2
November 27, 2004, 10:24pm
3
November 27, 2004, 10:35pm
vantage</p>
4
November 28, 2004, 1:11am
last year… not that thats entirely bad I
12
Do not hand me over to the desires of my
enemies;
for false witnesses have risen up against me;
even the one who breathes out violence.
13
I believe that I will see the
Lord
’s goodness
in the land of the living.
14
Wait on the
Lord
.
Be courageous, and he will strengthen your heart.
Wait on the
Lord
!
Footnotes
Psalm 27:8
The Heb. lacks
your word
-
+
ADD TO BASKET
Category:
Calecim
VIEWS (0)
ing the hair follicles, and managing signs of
════
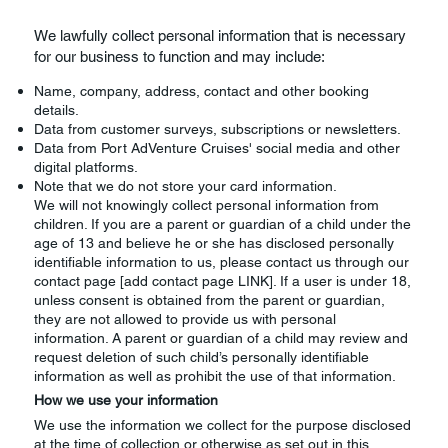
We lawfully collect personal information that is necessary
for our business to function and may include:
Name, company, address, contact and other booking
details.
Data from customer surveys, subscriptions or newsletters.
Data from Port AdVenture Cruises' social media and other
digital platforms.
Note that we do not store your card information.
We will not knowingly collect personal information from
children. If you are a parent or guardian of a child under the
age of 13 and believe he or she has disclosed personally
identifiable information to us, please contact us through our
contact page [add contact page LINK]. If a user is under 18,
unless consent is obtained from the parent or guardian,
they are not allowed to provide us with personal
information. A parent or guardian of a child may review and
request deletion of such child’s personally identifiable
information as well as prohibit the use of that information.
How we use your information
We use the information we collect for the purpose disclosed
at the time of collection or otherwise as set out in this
════
• Task objective
Which lines above include the word "parent"? Return each one.

• Answer to the problem
children. If you are a parent or guardian of a child under the
unless consent is obtained from the parent or guardian,
information. A parent or guardian of a child may review and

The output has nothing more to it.